Orally disintegrating tablets offer important advantages over conventional tablet and capsule formulations for certain patient groups. They are very convenient for pediatric, geriatric and dysphagic patients who experience difficulty in swallowing conventional oral solid dosage forms. The Orodispersible    tablets dissolve or disperse in the mouth within a short time, eliminating the need for water during the process of administration. This makes them very convenient solid dosage forms for such patient groups.

Formulation Technologies for Developing Orally Disintegrating Tablets

Several formulation technologies have been developed for manufacturing orally disintegrating tablets with rapid disintegration properties. Some of the major technologies include:

- Lyophilization or freeze-drying: It involves turning water into vapor sublimation from frozen state. The freeze-dried solid tablets produced using lyophilization have a porous structure that enables quick absorption of saliva for rapid disintegration.

- Moulding: It involves kneading the powder blend with a hydrophilic matrix former to form a dough, which is then compressed into tablets using low compression force. Common matrix formers used include starch, sugars and cellulose derivatives.

- Direct compression: It involves powder blends containing super disintegrants, swelling agents and other excipients that provide rapid disintegration of tablets upon contact with saliva. Commonly used super disintegrants are crosses-linked carboxymethylcellulose, sodium starch glycolate, etc.

- Cotton candy process: It involves melting sucrose or glucose on a rapidly rotating heated cylinder. The resulting floss-like structure has good hydrophilic and disintegration properties for use in rapid oro-dispersing tablets.

- Spray drying: Using this process, the active ingredient is first dissolved or suspended along with excipients in a volatile solvent. The solution or suspension is then atomized into a drying chamber, where solvent evaporation results in formation of porous micro particles. These microparticles can then be compressed into rapidly dispersing tablets.

Excipients Commonly Used in Orodispersible Tablets

Superdisintegrants are the key excipients that provide the rapid disintegration properties to orally disintegrating tablets. Apart from super disintegrants, other excipients commonly employed in orally disintegrating tablets include:

- Bulking agents like mannitol, sorbitol, xylitol, etc. provide hardness to the tablets alongside contributing to quick dispersion.

- Binding agents like starch, pregelatinized starch help in providing sufficient mechanical strength and cohesiveness to tablets during compression process.

- Saliva stimulating agents like citric acid, aspartame enhance production of saliva in the mouth to aid rapid disintegration of tablets.

- Flavors and sweeteners like peppermint, menthol, saccharin, aspartame provide taste masking and improve patient acceptability of tablets.

Evaluation Parameters for Orodispersible Tablets

Some key tests performed for evaluation of orally disintegrating tablets include:

- Disintegration time: As per pharmacopeial standards, orally disintegrating tablets should disperse within 3 minutes when placed on the tongue. Disintegration time is tested using a suitable disintegration apparatus.

- Wetting time: It is the time required for the tablet to completely disperse when kept in contact with simulated saliva fluid. Lower wetting time indicates better disintegration properties.

- Water absorption ratio: It is calculated as the ratio of weight of tablet after and before incubation in water or saliva fluid. Higher ratio indicates higher capacity for rapid disintegration.

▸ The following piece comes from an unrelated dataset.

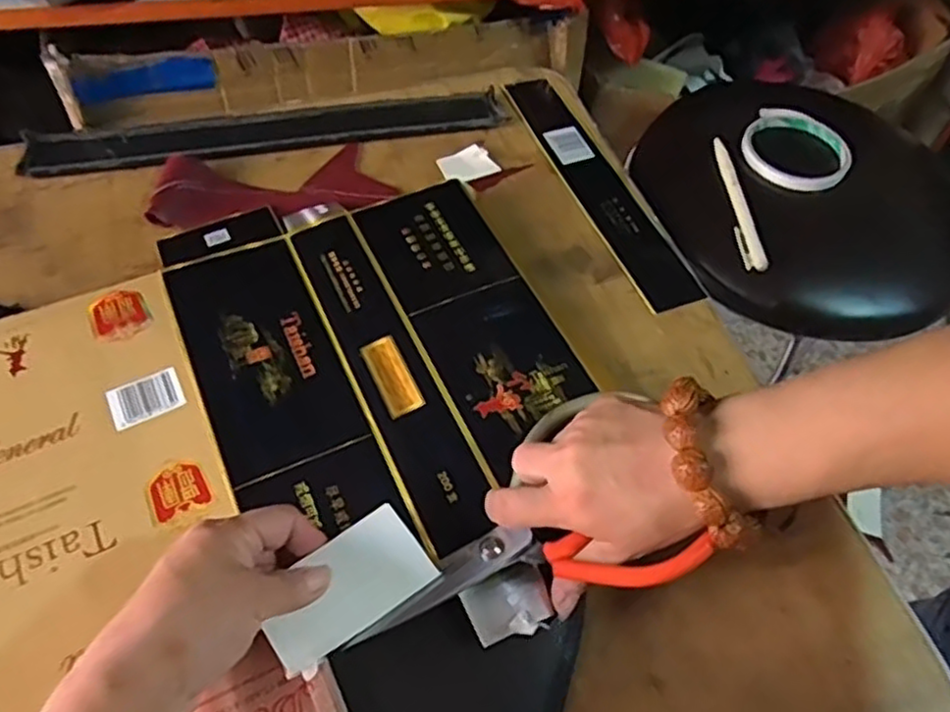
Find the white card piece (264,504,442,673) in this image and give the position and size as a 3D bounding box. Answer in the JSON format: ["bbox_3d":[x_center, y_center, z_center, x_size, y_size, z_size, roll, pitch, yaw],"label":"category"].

- Compression force: Being delicate tablets, lower compression in tableting machine is used to avoid damage to porous structure.

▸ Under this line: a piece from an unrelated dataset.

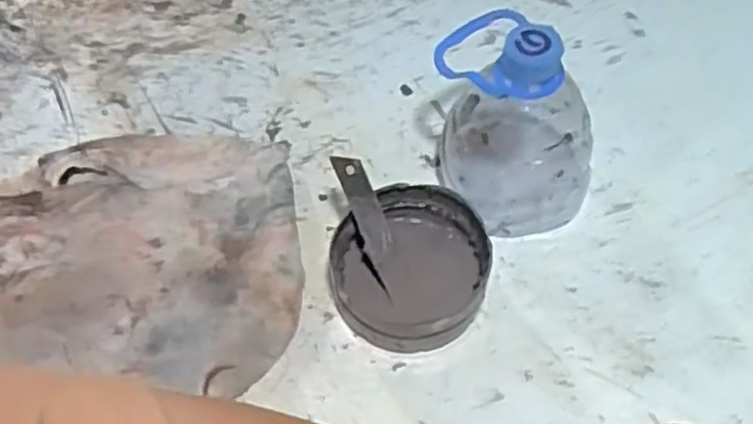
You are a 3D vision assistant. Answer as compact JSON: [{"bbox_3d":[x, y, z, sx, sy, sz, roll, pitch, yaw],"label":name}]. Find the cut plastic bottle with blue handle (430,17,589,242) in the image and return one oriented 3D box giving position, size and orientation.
[{"bbox_3d":[0.091,-0.061,0.454,0.079,0.127,0.098,-31,62,-20],"label":"cut plastic bottle with blue handle"}]

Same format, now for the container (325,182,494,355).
[{"bbox_3d":[0.019,0.033,0.440,0.087,0.043,0.092,1,56,-1],"label":"container"}]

- In vitro/in vivo dispersion/disintegration: Tests are done by placing tablets on tongue mimicking oral cavity conditions and observing disintegration under light microscopy or by visual observation.

- Dissolution/drug release studies: Done to check adequate bioavailability and drug release from orally disintegrating tablets during oral administration.

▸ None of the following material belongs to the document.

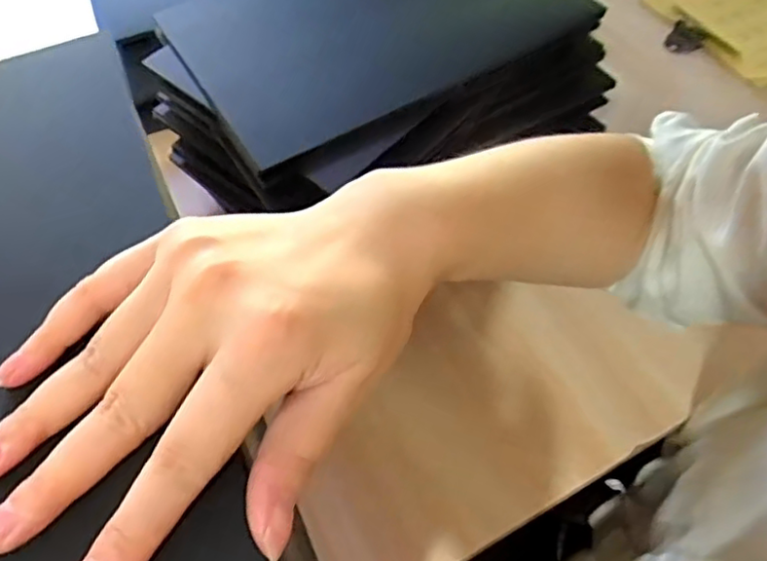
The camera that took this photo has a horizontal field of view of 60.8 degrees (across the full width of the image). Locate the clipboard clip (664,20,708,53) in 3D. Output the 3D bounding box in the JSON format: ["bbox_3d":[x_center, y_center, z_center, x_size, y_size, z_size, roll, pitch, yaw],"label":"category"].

- Stability studies: Done according to ICH guidelines to check physical, chemical and microbial stability over long term storage period.

Application of Orodispersible Tablets in Various Therapeutic Categories

Orally disintegrating tablets have wide applications in several therapeutic areas due to advantages of convenient oral administration without water. Some major therapeutic categories where orally disintegrating tablets are frequently used include:

- Neurological disorders: Antidepressants, anti-parkinsonism, anxiolytics for neurological patients with dysphagia.